What is the ID of the opc user and opc group on the host?

No, the only error message seems to be the Unhandled exception above.

opc is 1000:1000,

group is:
opc:x:1000:
docker:x:992:opc

@rick98 I reproduced reported errors.
In your scenario, the user and group opc have IDs 1000:1000. This corresponds with opensearch user inside the container. This way container doesn’t complain about file privileges.

However, you don’t map individual files but the folder.

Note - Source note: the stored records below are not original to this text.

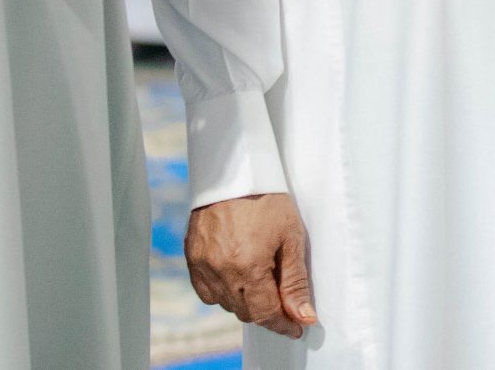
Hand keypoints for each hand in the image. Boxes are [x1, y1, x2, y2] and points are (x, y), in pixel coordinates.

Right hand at [186, 194, 317, 339]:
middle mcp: (221, 271)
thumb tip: (303, 314)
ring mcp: (203, 265)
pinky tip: (237, 277)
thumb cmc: (266, 197)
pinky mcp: (192, 257)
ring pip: (226, 304)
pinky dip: (223, 292)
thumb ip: (295, 281)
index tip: (296, 325)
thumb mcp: (290, 237)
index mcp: (248, 266)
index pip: (265, 313)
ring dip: (245, 302)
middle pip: (246, 312)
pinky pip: (207, 292)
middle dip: (267, 312)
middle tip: (283, 301)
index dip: (283, 323)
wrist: (234, 170)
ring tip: (262, 282)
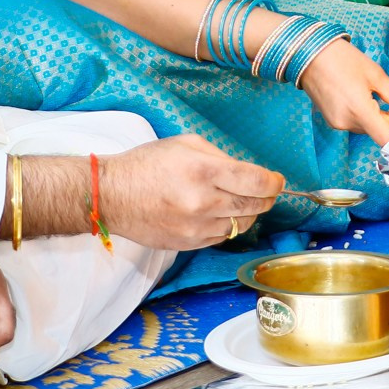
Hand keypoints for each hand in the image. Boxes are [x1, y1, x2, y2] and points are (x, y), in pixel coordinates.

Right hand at [98, 134, 283, 249]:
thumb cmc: (147, 164)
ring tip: (240, 201)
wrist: (112, 196)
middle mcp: (203, 202)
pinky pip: (221, 237)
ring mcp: (196, 227)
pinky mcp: (188, 244)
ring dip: (247, 213)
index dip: (273, 182)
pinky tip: (217, 214)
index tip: (276, 181)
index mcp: (204, 171)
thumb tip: (246, 172)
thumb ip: (220, 157)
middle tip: (267, 191)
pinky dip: (226, 226)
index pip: (256, 181)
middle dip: (266, 198)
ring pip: (241, 224)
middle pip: (254, 205)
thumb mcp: (185, 144)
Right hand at [297, 40, 388, 145]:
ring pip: (368, 128)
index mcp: (360, 111)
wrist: (308, 53)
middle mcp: (347, 123)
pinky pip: (356, 123)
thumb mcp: (375, 74)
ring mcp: (337, 123)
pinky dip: (367, 116)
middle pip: (379, 132)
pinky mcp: (332, 120)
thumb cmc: (343, 59)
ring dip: (382, 120)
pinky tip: (372, 102)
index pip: (387, 139)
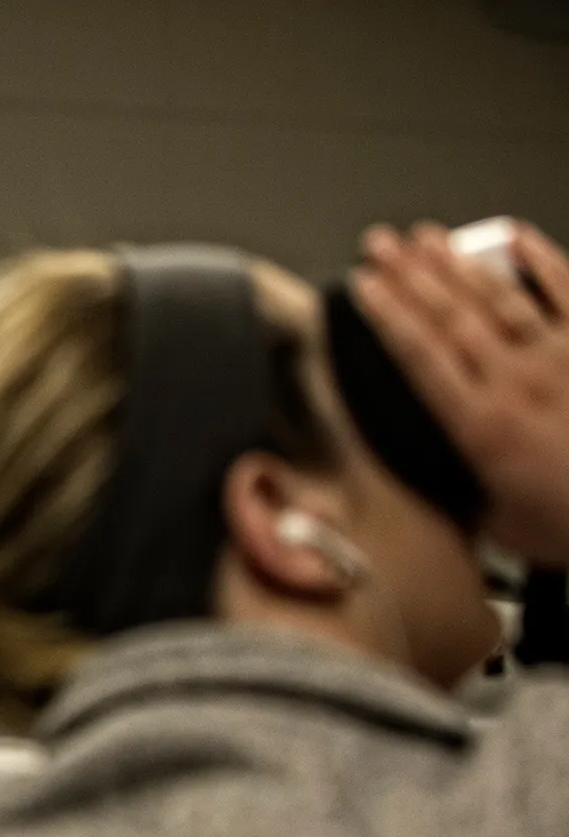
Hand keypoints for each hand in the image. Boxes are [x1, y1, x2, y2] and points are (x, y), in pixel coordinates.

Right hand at [349, 220, 568, 560]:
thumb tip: (448, 482)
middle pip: (451, 315)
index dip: (387, 315)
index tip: (362, 286)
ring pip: (499, 298)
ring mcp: (561, 359)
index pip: (420, 355)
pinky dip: (542, 261)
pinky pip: (567, 291)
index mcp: (484, 427)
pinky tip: (516, 237)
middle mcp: (518, 383)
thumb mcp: (503, 526)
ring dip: (458, 263)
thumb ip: (471, 493)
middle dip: (409, 273)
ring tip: (428, 236)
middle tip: (381, 243)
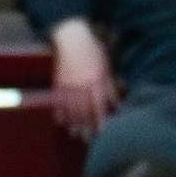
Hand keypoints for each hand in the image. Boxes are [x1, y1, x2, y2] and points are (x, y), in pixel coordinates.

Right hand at [48, 19, 118, 138]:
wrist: (71, 37)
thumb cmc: (92, 50)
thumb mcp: (106, 66)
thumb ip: (111, 86)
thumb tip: (117, 104)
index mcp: (96, 81)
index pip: (99, 105)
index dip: (101, 120)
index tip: (102, 132)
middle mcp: (82, 86)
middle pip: (84, 110)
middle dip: (86, 125)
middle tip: (87, 139)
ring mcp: (69, 85)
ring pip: (70, 108)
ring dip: (72, 122)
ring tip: (74, 134)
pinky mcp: (58, 82)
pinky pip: (58, 101)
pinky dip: (59, 112)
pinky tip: (60, 121)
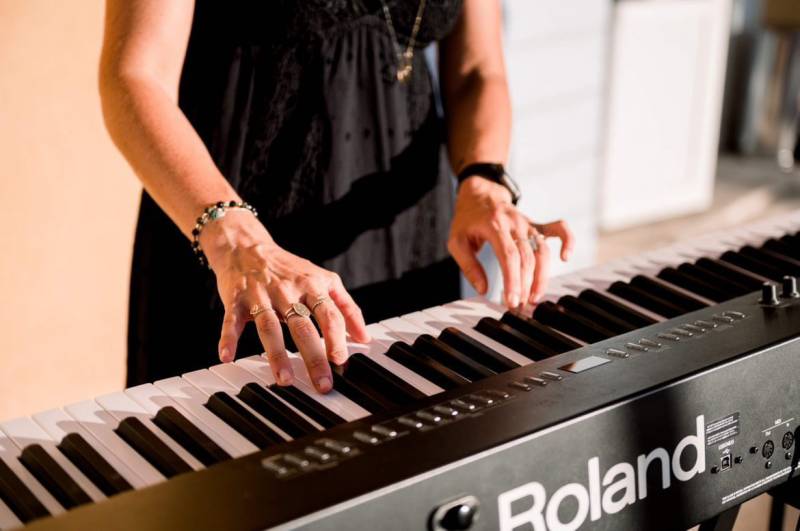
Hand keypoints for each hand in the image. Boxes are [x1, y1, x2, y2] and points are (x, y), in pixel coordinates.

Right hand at [201, 210, 369, 392]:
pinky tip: (227, 357)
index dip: (336, 338)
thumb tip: (364, 337)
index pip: (328, 314)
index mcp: (312, 285)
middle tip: (322, 383)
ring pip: (270, 326)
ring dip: (276, 354)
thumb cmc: (289, 269)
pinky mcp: (236, 299)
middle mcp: (287, 290)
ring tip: (285, 380)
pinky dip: (228, 338)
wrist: (246, 246)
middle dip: (314, 356)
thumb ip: (346, 307)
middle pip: (302, 326)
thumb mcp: (323, 280)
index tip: (341, 361)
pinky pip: (232, 320)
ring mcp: (260, 294)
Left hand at [447, 177, 574, 306]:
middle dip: (525, 285)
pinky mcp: (536, 224)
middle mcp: (515, 223)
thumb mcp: (456, 241)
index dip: (513, 281)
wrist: (479, 194)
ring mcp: (528, 223)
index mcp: (494, 225)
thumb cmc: (467, 220)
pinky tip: (565, 257)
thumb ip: (469, 265)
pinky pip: (558, 228)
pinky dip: (567, 240)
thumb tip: (483, 289)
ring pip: (542, 251)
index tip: (512, 301)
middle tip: (518, 306)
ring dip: (542, 276)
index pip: (508, 256)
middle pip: (527, 258)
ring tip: (533, 297)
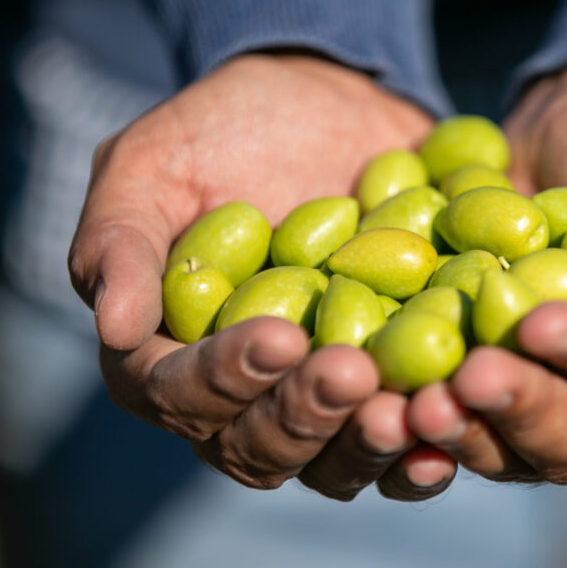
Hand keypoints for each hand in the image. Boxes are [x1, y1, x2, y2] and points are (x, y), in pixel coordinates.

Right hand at [69, 53, 454, 500]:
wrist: (324, 104)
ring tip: (405, 412)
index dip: (223, 378)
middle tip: (350, 373)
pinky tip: (451, 434)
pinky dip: (423, 448)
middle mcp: (244, 396)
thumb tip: (115, 327)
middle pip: (260, 445)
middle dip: (303, 416)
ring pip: (332, 463)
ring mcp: (319, 398)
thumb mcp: (152, 164)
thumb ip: (120, 240)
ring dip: (366, 447)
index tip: (278, 337)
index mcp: (172, 355)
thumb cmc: (222, 131)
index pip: (180, 394)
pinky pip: (402, 441)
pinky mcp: (387, 386)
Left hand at [408, 58, 566, 487]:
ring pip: (525, 455)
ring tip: (418, 403)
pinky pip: (469, 428)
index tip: (544, 321)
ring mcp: (566, 411)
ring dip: (472, 434)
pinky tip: (392, 403)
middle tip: (471, 375)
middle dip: (532, 412)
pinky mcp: (501, 395)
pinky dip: (433, 423)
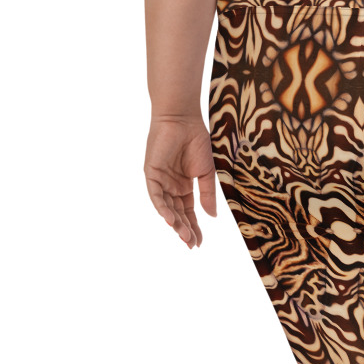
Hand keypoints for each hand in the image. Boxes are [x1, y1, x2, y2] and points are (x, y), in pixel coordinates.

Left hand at [144, 114, 216, 247]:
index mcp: (184, 187)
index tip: (199, 243)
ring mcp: (160, 180)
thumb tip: (211, 217)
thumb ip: (208, 195)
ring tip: (183, 236)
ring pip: (165, 207)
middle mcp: (171, 186)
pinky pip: (155, 195)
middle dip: (184, 229)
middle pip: (177, 213)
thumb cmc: (197, 141)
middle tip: (191, 244)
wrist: (184, 119)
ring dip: (174, 222)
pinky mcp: (151, 173)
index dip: (194, 228)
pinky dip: (162, 207)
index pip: (188, 212)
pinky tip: (170, 219)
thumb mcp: (207, 173)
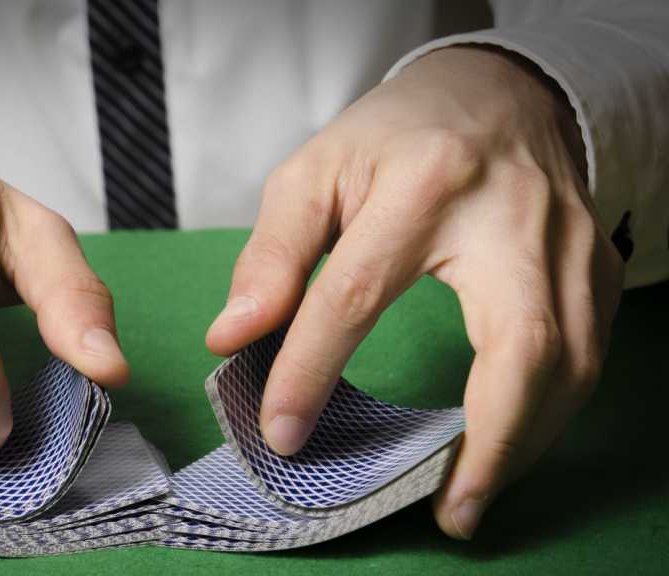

It seems it was acceptable in previous versions to map a host folder that doesn’t have a corresponding user and group ID with opensearch user and group inside the OpenSearch container.

You have two solutions here.

  1. Map individual files instead of the folder.

i.e.

- ./config/opensearch/opensearch.yml:/usr/share/opensearch/config/opensearch.yml
- ./config/opensearch/esnode-key.pem:/usr/share/opensearch/config/esnode-key.pem
- ./config/opensearch/esnode.pem:/usr/share/opensearch/config/esnode.pem
- ./config/opensearch/kirk-key.pem:/usr/share/opensearch/config/kirk-key.pem
- ./config/opensearch/kirk.pem:/usr/share/opensearch/config/kirk.pem
- ./config/opensearch/root-ca.pem:/usr/share/opensearch/config/root-ca.pem
  1. Change owner and group of the folder to opc:opc on the host.
1 Like

@pablo - have tried to map the individual files, and so far, it seems to work, thanks!

I’ll probably just keep that approach.

But out of curiousity, not quite understanding what you mean in alternative 2 - opc:opc (1000:1000) owns the config folder on the host system, and opensearch:opensearch (1000:1000) owns the “config” directory in the container .

So, what would you have me change?

Thanks again!
Rick

@rick98
Option2 is in case you’d like to still map the full folder and not single files.

In that case folder ${CONTROL_PLANE:-.}/opensearch/node1 must have user and group opc assigned as they have IDs 1000 in /etc/passwd and /etc/groups.

OpenSearch will verify permission based on ID and inside the container, the mapped folder will have opensearch user and group assigned.

It worked in my lab on any version of OpenSearch including 1.2.4.